• **What is required**
Exactly reproduce the data from its first line through the line with "37: (321, 158, 7.82)", leaving out every line after it.

Segment Start: Stored data

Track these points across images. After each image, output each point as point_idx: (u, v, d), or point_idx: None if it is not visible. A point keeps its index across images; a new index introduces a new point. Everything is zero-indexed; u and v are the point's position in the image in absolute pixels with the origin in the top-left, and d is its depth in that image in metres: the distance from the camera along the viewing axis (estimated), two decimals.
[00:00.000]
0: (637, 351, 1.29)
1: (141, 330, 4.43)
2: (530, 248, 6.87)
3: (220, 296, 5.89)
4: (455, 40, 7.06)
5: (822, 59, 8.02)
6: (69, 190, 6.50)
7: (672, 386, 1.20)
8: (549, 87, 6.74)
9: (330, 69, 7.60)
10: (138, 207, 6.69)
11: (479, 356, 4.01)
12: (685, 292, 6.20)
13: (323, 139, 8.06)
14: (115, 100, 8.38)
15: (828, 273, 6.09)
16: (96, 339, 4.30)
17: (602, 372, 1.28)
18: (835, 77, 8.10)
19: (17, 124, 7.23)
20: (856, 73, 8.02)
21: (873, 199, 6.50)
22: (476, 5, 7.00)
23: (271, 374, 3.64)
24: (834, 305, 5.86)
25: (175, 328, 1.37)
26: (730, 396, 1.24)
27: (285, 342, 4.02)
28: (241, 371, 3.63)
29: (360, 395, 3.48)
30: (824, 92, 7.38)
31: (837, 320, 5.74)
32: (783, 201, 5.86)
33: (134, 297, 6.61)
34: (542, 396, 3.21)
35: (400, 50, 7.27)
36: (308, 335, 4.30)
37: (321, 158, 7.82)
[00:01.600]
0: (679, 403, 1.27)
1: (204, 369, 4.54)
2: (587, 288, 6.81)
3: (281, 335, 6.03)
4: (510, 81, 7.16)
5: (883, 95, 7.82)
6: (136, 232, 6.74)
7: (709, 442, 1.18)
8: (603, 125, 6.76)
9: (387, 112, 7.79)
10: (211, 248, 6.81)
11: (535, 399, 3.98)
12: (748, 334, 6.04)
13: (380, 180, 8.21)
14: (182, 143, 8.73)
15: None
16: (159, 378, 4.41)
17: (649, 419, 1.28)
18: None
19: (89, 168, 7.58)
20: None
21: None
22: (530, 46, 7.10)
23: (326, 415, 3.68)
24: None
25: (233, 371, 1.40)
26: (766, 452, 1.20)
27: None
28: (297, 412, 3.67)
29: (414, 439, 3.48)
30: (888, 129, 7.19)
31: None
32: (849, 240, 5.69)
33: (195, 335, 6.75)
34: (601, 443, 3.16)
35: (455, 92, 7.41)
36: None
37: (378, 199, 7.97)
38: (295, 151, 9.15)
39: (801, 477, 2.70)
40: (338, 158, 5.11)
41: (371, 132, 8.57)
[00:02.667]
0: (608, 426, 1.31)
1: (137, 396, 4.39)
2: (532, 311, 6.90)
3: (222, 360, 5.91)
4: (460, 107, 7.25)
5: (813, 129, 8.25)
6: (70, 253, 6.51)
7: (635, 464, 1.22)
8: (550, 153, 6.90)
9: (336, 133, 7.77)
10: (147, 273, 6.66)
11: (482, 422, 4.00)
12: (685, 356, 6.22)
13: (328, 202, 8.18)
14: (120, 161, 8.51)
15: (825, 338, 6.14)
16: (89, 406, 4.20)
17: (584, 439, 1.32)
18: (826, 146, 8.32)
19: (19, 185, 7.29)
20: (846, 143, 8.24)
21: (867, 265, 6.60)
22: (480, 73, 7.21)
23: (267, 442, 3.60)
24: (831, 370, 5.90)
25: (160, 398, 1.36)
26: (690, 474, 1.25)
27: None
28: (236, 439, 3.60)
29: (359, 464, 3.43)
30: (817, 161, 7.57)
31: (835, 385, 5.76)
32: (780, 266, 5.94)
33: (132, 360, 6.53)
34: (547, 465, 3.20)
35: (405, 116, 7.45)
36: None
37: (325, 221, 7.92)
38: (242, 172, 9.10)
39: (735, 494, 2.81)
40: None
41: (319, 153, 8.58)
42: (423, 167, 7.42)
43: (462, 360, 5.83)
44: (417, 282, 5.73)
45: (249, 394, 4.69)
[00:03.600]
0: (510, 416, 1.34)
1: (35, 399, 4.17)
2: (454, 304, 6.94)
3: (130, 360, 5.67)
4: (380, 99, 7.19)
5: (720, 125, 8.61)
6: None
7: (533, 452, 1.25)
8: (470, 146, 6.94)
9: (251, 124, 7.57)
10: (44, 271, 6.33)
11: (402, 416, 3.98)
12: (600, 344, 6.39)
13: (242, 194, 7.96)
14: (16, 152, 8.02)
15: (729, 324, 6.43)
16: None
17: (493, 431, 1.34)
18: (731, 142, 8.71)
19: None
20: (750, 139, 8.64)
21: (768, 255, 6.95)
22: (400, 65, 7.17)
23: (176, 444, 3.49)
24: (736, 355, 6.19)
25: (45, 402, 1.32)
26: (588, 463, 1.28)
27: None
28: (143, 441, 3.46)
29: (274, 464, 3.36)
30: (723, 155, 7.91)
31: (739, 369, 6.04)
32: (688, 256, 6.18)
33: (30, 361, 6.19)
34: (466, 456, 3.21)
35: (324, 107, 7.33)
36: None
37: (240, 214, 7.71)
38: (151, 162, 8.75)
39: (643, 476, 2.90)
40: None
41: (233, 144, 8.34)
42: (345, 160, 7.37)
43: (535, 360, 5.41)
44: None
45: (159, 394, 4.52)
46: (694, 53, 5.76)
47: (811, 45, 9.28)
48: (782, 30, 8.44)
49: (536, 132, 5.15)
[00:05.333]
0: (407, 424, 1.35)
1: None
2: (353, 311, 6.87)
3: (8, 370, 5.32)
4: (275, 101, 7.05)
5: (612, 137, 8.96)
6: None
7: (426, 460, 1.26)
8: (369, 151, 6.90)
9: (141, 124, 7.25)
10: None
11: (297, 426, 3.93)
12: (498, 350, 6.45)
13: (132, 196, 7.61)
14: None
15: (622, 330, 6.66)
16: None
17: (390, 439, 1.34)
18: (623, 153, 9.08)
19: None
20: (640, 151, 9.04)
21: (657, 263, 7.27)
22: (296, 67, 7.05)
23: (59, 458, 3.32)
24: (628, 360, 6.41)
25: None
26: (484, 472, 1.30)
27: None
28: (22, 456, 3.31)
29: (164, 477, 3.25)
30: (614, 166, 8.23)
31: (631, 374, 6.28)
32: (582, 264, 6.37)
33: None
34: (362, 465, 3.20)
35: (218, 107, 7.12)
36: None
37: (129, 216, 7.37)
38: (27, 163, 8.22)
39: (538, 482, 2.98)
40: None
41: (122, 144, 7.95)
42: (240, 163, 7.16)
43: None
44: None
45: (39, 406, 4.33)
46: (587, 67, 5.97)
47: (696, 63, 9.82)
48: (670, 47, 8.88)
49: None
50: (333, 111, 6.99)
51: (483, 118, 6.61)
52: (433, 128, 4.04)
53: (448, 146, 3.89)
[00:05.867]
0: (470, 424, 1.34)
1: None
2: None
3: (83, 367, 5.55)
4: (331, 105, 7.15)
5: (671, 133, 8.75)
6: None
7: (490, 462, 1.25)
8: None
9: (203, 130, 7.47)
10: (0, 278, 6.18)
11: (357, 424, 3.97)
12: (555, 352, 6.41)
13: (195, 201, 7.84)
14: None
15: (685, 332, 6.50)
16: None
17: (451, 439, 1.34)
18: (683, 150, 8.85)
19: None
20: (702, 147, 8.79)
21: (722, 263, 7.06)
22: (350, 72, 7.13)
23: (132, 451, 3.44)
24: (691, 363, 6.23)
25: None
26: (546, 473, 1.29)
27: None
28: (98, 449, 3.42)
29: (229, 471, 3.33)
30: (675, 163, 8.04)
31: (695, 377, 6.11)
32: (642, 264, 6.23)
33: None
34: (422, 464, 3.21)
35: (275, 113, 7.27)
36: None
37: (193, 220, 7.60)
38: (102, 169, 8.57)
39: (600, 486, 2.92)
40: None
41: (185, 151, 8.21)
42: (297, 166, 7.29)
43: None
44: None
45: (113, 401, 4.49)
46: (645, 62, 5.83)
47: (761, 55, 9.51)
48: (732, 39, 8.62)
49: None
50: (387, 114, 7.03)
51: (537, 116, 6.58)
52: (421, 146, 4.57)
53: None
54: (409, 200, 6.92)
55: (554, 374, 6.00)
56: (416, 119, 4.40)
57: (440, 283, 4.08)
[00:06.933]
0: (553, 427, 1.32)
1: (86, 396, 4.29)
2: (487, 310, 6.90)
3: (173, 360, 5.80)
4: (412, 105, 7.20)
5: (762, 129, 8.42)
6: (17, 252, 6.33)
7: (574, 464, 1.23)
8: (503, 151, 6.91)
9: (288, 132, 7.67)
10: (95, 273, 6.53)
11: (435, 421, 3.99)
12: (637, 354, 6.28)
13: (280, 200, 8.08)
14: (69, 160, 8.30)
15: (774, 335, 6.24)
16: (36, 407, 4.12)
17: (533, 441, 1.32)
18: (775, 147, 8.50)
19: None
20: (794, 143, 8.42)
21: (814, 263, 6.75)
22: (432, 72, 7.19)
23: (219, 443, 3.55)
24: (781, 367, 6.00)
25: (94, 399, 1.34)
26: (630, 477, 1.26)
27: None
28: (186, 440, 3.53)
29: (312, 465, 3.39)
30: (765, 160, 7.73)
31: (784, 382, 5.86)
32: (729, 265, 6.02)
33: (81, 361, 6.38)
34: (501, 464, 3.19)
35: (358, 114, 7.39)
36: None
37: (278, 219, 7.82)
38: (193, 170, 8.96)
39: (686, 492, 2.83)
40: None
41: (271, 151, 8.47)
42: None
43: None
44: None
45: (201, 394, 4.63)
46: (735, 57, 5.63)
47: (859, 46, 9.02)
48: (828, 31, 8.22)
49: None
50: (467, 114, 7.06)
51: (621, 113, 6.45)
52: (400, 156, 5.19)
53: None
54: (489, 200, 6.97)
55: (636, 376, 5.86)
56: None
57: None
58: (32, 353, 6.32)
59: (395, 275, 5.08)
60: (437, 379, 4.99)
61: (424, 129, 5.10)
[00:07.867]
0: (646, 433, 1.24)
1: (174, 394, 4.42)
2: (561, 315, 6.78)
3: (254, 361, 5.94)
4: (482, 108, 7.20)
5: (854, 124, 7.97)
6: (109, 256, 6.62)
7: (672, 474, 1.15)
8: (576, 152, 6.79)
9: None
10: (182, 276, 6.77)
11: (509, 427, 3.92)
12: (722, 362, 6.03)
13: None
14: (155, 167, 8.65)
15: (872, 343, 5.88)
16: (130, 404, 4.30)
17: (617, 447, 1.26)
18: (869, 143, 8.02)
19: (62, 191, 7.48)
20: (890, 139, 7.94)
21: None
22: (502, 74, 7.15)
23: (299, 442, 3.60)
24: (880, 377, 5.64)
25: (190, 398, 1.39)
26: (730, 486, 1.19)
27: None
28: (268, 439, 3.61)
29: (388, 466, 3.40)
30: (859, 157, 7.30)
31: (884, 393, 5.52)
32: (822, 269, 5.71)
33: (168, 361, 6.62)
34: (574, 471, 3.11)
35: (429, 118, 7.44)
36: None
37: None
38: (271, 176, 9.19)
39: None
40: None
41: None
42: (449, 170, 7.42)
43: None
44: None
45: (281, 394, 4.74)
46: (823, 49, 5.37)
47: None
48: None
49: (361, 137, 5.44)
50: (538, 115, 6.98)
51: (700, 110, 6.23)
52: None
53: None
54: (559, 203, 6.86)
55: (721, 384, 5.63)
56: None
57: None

Segment End: Stored data

• **The answer**
Track these points across images. After each image, output each point as point_idx: (u, v, d), or point_idx: None if it is not visible. A point keeps its index across images; a new index introduces a new point. Everything is zero-indexed; u and v are the point's position in the image in absolute pixels with the origin in the top-left, and d is its depth in that image in metres: the distance from the camera along the viewing axis (estimated), two decimals.
[00:00.000]
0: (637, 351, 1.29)
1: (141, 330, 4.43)
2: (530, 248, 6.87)
3: (220, 296, 5.89)
4: (455, 40, 7.06)
5: (822, 59, 8.02)
6: (69, 190, 6.50)
7: (672, 386, 1.20)
8: (549, 87, 6.74)
9: (330, 69, 7.60)
10: (138, 207, 6.69)
11: (479, 356, 4.01)
12: (685, 292, 6.20)
13: (323, 139, 8.06)
14: (115, 100, 8.38)
15: (828, 273, 6.09)
16: (96, 339, 4.30)
17: (602, 372, 1.28)
18: (835, 77, 8.10)
19: (17, 124, 7.23)
20: (856, 73, 8.02)
21: (873, 199, 6.50)
22: (476, 5, 7.00)
23: (271, 374, 3.64)
24: (834, 305, 5.86)
25: (175, 328, 1.37)
26: (730, 396, 1.24)
27: (285, 342, 4.02)
28: (241, 371, 3.63)
29: (360, 395, 3.48)
30: (824, 92, 7.38)
31: (837, 320, 5.74)
32: (783, 201, 5.86)
33: (134, 297, 6.61)
34: (542, 396, 3.21)
35: (400, 50, 7.27)
36: (308, 335, 4.30)
37: (321, 158, 7.82)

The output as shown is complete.